======== Dataset records ========

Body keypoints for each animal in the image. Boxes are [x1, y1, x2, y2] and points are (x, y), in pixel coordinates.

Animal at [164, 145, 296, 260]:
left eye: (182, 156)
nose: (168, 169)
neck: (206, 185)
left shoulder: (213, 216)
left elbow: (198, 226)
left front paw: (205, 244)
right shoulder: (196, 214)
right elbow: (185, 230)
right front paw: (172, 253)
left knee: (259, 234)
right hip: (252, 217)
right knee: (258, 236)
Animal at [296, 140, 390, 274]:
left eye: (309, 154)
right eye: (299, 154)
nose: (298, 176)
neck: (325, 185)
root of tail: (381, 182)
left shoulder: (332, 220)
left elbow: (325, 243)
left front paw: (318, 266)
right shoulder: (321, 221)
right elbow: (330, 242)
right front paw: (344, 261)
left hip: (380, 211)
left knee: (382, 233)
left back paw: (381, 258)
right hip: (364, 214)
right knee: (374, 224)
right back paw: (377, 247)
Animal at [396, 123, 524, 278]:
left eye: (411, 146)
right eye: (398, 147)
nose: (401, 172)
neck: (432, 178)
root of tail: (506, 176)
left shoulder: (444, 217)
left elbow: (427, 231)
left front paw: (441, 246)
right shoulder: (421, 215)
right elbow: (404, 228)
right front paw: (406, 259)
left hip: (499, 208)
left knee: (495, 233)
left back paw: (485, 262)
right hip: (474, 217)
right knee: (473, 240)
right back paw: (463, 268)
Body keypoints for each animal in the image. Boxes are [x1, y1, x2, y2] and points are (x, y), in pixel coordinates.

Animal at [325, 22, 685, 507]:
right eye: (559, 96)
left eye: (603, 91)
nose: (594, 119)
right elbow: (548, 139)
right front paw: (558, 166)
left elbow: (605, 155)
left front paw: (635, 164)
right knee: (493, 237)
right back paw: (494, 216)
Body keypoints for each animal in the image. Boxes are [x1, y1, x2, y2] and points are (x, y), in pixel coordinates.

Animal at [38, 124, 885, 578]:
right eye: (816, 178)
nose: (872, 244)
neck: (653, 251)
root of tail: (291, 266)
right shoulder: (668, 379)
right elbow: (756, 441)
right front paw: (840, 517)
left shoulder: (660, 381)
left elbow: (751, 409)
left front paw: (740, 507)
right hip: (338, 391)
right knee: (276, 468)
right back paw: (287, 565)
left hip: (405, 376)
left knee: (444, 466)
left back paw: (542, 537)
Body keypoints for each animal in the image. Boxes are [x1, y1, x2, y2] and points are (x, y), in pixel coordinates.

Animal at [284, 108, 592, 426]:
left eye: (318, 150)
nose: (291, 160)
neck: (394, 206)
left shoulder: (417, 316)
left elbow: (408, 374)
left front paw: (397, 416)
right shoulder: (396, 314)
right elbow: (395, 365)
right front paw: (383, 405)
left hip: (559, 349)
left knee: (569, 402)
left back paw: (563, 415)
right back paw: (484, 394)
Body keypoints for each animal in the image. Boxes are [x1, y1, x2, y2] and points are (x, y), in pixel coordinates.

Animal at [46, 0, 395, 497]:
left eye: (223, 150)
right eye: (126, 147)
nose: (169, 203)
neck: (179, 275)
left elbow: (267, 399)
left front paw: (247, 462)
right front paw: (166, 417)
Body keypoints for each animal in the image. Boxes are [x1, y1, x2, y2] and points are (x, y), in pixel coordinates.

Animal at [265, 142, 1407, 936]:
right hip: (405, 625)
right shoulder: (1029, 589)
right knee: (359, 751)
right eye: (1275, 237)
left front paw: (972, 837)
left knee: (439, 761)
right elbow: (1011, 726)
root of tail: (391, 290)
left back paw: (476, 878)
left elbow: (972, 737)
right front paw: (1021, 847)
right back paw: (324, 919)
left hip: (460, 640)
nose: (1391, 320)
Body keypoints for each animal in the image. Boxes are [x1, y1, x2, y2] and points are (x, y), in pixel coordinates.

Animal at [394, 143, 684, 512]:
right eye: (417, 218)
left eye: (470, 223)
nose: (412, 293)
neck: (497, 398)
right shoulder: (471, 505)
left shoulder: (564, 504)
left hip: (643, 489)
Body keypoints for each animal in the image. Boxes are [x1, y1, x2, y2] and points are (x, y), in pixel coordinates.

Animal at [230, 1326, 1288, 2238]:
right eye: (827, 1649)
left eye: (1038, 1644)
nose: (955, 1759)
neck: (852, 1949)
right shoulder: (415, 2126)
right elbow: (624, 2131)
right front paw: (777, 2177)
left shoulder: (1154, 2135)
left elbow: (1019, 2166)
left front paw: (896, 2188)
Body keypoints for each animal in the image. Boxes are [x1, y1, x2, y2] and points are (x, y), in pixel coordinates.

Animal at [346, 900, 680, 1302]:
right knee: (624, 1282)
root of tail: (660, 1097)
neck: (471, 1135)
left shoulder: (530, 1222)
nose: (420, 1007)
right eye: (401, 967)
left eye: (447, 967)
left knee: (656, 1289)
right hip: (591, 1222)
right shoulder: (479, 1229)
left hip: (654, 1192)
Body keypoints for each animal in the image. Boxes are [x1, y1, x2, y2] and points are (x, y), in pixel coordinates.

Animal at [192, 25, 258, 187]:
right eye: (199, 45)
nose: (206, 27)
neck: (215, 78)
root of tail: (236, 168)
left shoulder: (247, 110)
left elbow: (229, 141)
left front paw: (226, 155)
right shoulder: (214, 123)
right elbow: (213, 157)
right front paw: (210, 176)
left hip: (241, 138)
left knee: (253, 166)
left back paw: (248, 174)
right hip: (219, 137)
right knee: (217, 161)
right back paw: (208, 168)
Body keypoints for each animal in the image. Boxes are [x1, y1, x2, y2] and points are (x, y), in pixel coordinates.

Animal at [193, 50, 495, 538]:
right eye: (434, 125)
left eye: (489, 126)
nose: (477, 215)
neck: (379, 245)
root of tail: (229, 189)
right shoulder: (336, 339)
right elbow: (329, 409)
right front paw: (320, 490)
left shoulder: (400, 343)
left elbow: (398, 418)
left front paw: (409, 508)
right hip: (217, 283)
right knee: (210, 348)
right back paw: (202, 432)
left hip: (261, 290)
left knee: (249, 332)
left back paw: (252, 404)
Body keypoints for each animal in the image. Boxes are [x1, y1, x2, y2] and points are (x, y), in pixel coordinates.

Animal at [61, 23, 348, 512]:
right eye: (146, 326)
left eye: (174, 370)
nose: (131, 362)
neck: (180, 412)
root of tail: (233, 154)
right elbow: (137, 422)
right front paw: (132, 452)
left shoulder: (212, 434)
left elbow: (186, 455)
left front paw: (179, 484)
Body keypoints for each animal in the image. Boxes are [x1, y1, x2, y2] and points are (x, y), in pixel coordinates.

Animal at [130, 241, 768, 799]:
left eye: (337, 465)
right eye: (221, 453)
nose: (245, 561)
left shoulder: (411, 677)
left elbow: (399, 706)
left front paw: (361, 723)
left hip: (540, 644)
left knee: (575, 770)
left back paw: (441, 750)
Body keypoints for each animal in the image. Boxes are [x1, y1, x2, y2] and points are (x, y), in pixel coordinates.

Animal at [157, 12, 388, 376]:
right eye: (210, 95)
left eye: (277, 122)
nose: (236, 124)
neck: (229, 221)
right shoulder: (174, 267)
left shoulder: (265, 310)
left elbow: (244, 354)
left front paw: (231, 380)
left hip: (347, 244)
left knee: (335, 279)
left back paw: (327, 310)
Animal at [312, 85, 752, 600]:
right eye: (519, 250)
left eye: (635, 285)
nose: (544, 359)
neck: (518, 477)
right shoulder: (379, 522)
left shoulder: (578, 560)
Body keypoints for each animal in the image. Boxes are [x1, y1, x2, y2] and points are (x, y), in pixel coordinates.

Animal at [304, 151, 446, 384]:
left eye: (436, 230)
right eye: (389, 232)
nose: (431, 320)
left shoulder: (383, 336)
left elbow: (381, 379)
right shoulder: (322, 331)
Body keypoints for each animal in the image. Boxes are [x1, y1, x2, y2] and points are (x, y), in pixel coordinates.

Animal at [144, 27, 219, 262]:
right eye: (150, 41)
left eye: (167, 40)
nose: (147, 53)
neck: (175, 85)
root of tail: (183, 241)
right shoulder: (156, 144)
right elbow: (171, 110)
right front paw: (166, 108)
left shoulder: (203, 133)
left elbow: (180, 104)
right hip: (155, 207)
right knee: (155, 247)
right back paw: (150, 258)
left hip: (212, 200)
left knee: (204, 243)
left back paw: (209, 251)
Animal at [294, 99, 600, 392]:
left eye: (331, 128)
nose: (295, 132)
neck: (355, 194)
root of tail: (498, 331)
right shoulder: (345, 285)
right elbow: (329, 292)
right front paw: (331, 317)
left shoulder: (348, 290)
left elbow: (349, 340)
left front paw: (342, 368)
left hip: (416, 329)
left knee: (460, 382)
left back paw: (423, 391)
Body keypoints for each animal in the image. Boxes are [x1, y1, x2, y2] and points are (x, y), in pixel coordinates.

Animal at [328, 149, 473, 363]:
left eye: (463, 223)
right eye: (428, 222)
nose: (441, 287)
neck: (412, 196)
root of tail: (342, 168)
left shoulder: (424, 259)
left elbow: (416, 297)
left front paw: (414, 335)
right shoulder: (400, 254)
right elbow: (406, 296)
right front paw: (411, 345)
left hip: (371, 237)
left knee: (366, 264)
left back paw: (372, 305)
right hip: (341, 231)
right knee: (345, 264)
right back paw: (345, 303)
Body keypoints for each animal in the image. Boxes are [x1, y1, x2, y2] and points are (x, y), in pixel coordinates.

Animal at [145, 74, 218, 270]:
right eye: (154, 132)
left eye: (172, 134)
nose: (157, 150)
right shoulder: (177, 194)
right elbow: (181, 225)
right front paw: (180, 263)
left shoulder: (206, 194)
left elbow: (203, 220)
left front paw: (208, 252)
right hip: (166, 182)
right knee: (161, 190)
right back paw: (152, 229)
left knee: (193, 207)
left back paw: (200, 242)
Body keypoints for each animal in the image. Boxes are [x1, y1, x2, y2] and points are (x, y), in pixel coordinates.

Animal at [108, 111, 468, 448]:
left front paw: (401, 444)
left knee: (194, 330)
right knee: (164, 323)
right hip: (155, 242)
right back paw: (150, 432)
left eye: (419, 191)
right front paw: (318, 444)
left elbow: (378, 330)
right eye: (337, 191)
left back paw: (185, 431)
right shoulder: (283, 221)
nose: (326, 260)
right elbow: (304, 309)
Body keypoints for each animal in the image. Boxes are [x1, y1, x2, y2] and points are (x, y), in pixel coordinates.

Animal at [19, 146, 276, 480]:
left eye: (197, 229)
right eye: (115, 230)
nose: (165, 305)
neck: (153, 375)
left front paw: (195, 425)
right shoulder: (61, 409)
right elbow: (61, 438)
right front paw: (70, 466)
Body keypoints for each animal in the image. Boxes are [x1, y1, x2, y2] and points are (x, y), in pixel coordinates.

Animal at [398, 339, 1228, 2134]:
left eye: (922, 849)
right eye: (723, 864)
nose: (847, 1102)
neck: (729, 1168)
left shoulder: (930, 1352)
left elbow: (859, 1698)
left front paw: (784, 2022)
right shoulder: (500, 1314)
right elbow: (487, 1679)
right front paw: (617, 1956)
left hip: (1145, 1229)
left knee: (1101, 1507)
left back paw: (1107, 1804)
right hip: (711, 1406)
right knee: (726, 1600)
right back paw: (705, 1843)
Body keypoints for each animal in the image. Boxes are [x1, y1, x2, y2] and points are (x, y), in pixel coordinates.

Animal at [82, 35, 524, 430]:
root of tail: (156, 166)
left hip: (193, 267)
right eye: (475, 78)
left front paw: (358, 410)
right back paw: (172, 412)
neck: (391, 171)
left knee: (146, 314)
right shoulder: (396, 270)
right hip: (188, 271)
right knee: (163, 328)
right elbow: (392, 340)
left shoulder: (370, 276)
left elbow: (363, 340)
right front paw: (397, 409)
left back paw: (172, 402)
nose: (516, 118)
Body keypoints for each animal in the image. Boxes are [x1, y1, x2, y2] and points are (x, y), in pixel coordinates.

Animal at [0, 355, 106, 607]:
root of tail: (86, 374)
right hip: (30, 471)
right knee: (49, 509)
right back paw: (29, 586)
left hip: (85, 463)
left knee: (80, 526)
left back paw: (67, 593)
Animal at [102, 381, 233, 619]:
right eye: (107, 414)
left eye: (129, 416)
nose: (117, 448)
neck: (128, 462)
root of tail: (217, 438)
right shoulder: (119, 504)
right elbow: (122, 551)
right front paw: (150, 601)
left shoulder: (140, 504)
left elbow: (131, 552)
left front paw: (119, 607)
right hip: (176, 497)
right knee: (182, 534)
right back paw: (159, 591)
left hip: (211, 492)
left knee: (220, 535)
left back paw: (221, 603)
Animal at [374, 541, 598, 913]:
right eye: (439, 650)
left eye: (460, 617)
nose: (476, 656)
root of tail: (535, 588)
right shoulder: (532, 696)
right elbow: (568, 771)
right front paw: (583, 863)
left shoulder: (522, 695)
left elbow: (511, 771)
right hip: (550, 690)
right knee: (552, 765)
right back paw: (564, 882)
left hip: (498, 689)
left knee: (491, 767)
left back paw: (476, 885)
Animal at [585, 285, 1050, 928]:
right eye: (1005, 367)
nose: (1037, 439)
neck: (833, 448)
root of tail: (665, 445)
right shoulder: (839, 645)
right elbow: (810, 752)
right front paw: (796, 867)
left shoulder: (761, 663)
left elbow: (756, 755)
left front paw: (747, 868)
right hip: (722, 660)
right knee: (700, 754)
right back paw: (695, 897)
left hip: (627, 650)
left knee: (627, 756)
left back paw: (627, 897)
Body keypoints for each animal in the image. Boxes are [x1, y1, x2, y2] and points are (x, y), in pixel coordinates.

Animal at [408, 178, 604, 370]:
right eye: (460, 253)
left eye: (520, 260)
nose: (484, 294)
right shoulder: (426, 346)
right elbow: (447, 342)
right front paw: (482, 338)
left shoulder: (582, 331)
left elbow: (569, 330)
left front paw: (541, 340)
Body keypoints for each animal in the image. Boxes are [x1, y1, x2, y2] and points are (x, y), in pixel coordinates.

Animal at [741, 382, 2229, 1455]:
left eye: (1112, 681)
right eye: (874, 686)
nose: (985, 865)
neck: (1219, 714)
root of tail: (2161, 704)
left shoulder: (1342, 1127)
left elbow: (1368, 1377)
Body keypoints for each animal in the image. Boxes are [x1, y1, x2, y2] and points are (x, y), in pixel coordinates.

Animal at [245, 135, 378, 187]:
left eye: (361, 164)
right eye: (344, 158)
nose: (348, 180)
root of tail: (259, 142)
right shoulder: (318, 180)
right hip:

========

* _Task directions_:
Take the lines above from the first through the one containing "right back paw: (377, 247)" and reproduce them exactly; include nothing else.

* _Exercise response_:
Body keypoints for each animal in the image. Boxes are [x1, y1, x2, y2] and points are (x, y), in pixel coordinates.

Animal at [164, 145, 296, 260]:
left eye: (182, 156)
nose: (168, 169)
neck: (206, 185)
left shoulder: (213, 216)
left elbow: (198, 226)
left front paw: (205, 244)
right shoulder: (196, 214)
right elbow: (185, 230)
right front paw: (172, 253)
left knee: (259, 234)
right hip: (252, 217)
right knee: (258, 236)
Animal at [296, 140, 390, 274]:
left eye: (309, 154)
right eye: (299, 154)
nose: (298, 176)
neck: (325, 185)
root of tail: (381, 182)
left shoulder: (332, 220)
left elbow: (325, 243)
left front paw: (318, 266)
right shoulder: (321, 221)
right elbow: (330, 242)
right front paw: (344, 261)
left hip: (380, 211)
left knee: (382, 233)
left back paw: (381, 258)
right hip: (364, 214)
right knee: (374, 224)
right back paw: (377, 247)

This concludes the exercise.